One way to minimize load due to polling is to separate the Ajax callback server code from the general site code, if at all possible, and run it in its own application server process. That "service middleware" service can handle polling callbacks, rather than giving up a server thread/Apache listener/etc. for what effectively amounts to a question of "are we there yet?"
Of course, if you only expect to have a small number (say, under 10) users using the poll service at a time, go ahead and start out running it in the same server process.
I think that one thing that might be useful here is that polling at an unchanging interval is simple, but is often unnecessary or undesirable.
One method that I've been experimenting with lately is having positive and negative feedback on the poll. Essentially, an update is either active (changes happened) or passive (no newer changes were available, so none were needed). Updates that are passive increase the polling interval. Updates that are active set the polling interval back to the baseline value.

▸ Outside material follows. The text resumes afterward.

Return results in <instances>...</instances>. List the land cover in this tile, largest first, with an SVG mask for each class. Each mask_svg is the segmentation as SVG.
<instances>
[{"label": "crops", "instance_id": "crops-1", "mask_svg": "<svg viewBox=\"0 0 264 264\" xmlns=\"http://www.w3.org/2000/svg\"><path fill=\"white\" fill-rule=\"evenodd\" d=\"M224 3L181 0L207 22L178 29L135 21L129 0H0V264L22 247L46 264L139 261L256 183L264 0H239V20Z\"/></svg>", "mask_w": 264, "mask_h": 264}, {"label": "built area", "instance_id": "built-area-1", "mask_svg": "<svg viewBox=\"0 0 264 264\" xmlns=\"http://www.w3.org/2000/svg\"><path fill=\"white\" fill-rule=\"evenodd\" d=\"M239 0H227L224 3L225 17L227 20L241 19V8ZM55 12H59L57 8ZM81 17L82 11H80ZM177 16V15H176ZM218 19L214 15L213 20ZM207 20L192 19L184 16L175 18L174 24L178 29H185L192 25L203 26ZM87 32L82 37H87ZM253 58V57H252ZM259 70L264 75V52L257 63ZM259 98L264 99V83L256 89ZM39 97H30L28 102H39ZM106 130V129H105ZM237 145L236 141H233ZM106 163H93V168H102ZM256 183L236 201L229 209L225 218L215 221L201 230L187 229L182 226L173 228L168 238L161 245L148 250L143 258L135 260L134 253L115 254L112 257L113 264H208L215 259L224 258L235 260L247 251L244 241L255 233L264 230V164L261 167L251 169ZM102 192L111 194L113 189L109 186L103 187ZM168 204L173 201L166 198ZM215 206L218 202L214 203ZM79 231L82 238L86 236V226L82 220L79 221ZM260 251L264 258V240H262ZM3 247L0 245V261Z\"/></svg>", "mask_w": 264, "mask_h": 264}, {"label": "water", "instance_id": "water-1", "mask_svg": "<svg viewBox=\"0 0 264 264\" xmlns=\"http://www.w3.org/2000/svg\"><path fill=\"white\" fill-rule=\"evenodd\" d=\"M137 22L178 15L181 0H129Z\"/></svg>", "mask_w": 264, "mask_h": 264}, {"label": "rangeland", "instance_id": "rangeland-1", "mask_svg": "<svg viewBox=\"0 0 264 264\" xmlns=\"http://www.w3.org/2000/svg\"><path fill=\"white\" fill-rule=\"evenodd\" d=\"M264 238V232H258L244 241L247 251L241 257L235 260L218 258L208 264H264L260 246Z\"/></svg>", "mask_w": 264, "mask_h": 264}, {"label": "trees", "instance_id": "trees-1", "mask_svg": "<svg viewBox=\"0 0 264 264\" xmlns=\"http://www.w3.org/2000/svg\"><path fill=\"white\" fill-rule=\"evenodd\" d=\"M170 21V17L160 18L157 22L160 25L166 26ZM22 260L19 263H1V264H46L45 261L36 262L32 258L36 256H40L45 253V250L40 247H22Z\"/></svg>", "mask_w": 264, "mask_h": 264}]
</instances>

So for example, on this chat that I'm working on, different users post messages. The polling interval starts off at the high value of 5 seconds. If other site users are chatting, you get updated every 5 secs about it. If activity slows down, and no-one is chatting since the latest message was displayed, the polling interval gets slower and slower by about a second each time, eventually capping at once every 3 minutes. If, an hour later, someone sends a chat message again, the polling interval suddenly drops back to 5 second updates and starts slowing.
High activity -> frequent polling. Low activity -> eventually very infrequent polling.